It's well-known that the eigenvalues of the Clement-Kac-Sylvester tridiagonal matrix

$ \begin{pmatrix}
0 & n & 0 & ... & 0 \\\ 
1 & 0 & n-1 &  & ... \\\
0 & 2 & 0 & ... & 0 \\\ 
... &  & ... &  & 2 \\\ 
0 & ... & 0 & n-1 & 0
\end{pmatrix}$

are $\pm (n), \pm (n-2), ..., (\pm1 \; or \; 0)$. Please refer to <http://mathoverflow.net/questions/132186/regarding-a-paper-by-paul-a-clement-on-tridiagonal-matrices/132261#132261> and <http://math.stackexchange.com/questions/405670/regarding-a-paper-by-paul-a-clement-on-tridiagonal-matrices> for details.

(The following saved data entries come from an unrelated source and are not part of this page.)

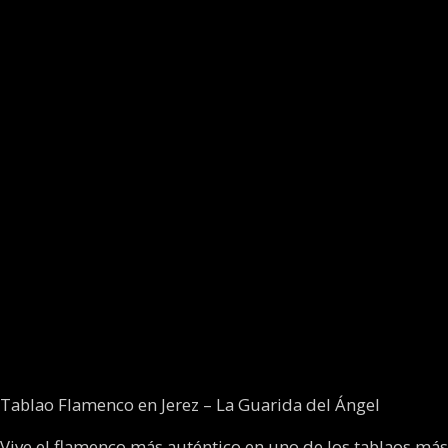
📍 Espectáculos
de martes a sábado
🎟️
Puedes reservar tu entrada directamente
desde este calendario
💃 Arte, tradición y emoción en uno de los tablaos
más especiales de Andalucía
Tablao Flamenco en Jerez – La Guarida del Ángel
Vive el flamenco más auténtico en uno de los tablaos más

My question is do we know the eigenvalues of the leading principal submatrix of the Clement-Kac-Sylvester tridiagonal matrix $(r>2)$:

$ \begin{pmatrix}
0 & n & 0 & ... & 0 \\\ 
1 & 0 & n-1 &  & ... \\\
0 & 2 & 0 & ... & 0 \\\ 
... &  & ... &  & r \\\ 
0 & ... & 0 & n-r+1 & 0
\end{pmatrix}$

or do we have any lower/upper bound on the eigenvalues of this submatrix.